Schlüpfen Sie mental in eine andere Rolle. Stellen Sie sich vor, Sie hätten Ihr gesamtes Portfoliovermögen gerade in bar geerbt. Ihre Aufgabe ist es nun, dieses Geld optimal zu investieren. Würden Sie exakt die ETFs kaufen, die Sie gerade halten? Vermutlich nicht. Eine andere Technik: Stellen Sie sich vor, ein guter Freund bittet Sie um Rat und zeigt Ihnen ein Depot, das exakt Ihrem entspricht. Was würden Sie ihm empfehlen? Diese Distanzierung hilft, die emotionale Bindung zu durchbrechen. - Das Investment-Tagebuch: Dokumentieren Sie Ihre Gründe.

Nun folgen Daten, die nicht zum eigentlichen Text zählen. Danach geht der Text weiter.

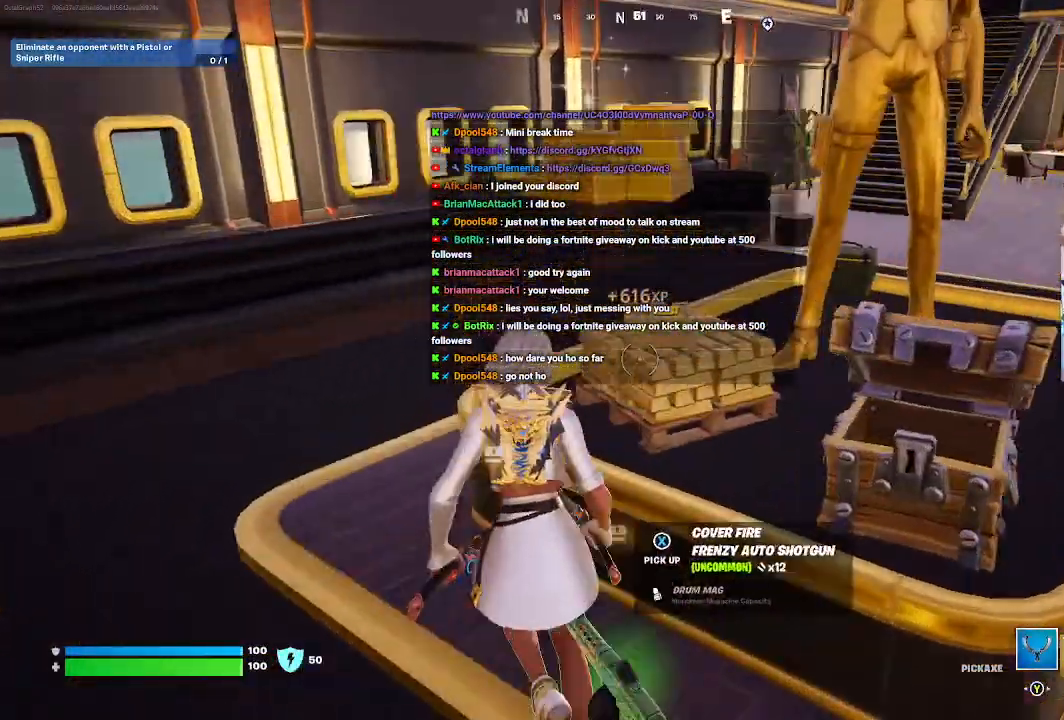
{"buttons": [], "left_stick": "down", "right_stick": "down", "events": [[33, "left_stick", "down-left"], [67, "right_stick", "center"], [233, "left_stick", "down"], [333, "right_stick", "down"]]}
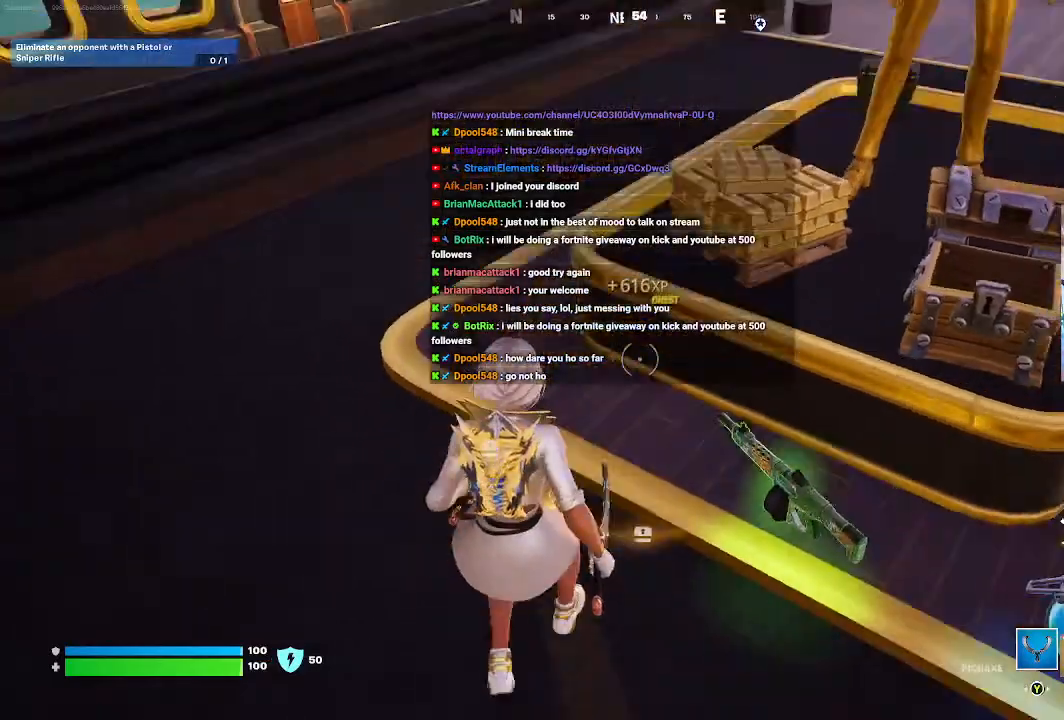
{"buttons": [], "left_stick": "down-right", "right_stick": "center", "events": [[33, "right_stick", "center"], [167, "left_stick", "down-right"]]}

Führen Sie ein einfaches Tagebuch, in dem Sie für jeden Kauf notieren, warum Sie diese Entscheidung getroffen haben. Was war Ihre These? Welche Erwartungen hatten Sie? Wenn Sie diese Position später überprüfen, können Sie Ihre Notizen zurate ziehen. Sind die ursprünglichen Gründe noch gültig? Hat sich die Welt so entwickelt wie erwartet? Wenn nicht, fällt der Verkauf emotional leichter, weil er auf der Überprüfung von Fakten basiert, nicht auf einem vagen Gefühl. - Fokus auf das Ganze, nicht auf die Teile.
Hören Sie auf, sich in einzelne Positionen zu verlieben. Betrachten Sie Ihr Portfolio als das, was es ist: ein Team, ein System, eine Maschine. Jede Komponente hat eine bestimmte Funktion. Ihre Aufgabe als Manager ist es sicherzustellen, dass jede Komponente ihre Rolle optimal erfüllt. Wenn ein Teil nicht mehr funktioniert oder das Gleichgewicht des Systems stört, wird es ausgetauscht. Nicht aus Groll, sondern aus reiner Notwendigkeit für die Gesundheit des Gesamtportfolios.
Der Endowment-Effekt ist ein mächtiger Gegner, weil er tief in unserer menschlichen Psyche verwurzelt ist. Doch er ist nicht unbesiegbar. Indem Sie seine Mechanismen verstehen und bewusste Gegenstrategien anwenden, verhindern Sie, dass Ihr innerer Anker Sie an unrentable oder riskante Positionen fesselt. Am Ende geht es darum, die Kontrolle zu behalten und Entscheidungen zu treffen, die Sie Ihren langfristigen finanziellen Zielen näherbringen: klar, rational und frei von emotionalem Ballast.